--- START ---

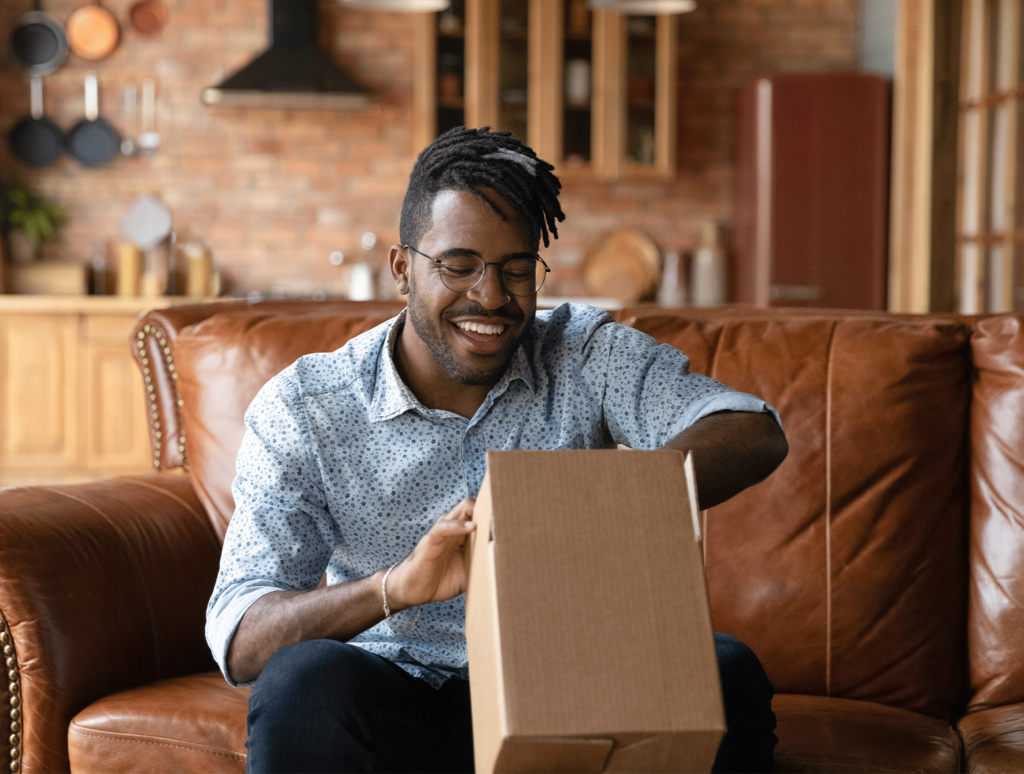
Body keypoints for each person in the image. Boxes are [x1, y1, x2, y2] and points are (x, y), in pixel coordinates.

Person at [206, 126, 788, 774]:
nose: (490, 296)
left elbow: (750, 427)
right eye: (459, 267)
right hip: (400, 698)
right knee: (303, 682)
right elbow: (242, 635)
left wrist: (602, 499)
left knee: (724, 669)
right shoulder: (308, 406)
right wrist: (393, 589)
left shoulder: (585, 352)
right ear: (403, 267)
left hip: (573, 692)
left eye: (516, 270)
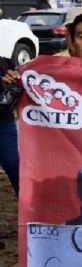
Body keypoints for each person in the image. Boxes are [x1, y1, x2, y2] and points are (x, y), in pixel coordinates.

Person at [0, 58, 21, 195]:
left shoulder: (5, 63)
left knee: (13, 165)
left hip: (4, 123)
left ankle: (27, 202)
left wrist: (17, 78)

--- END ---

Task item: Search the entries for the word "right". Copy each line where it appears.

Answer space:
right eye: (459, 267)
right hip: (400, 698)
right knee: (303, 682)
right elbow: (242, 635)
right shoulder: (308, 406)
right wrist: (393, 589)
right ear: (403, 267)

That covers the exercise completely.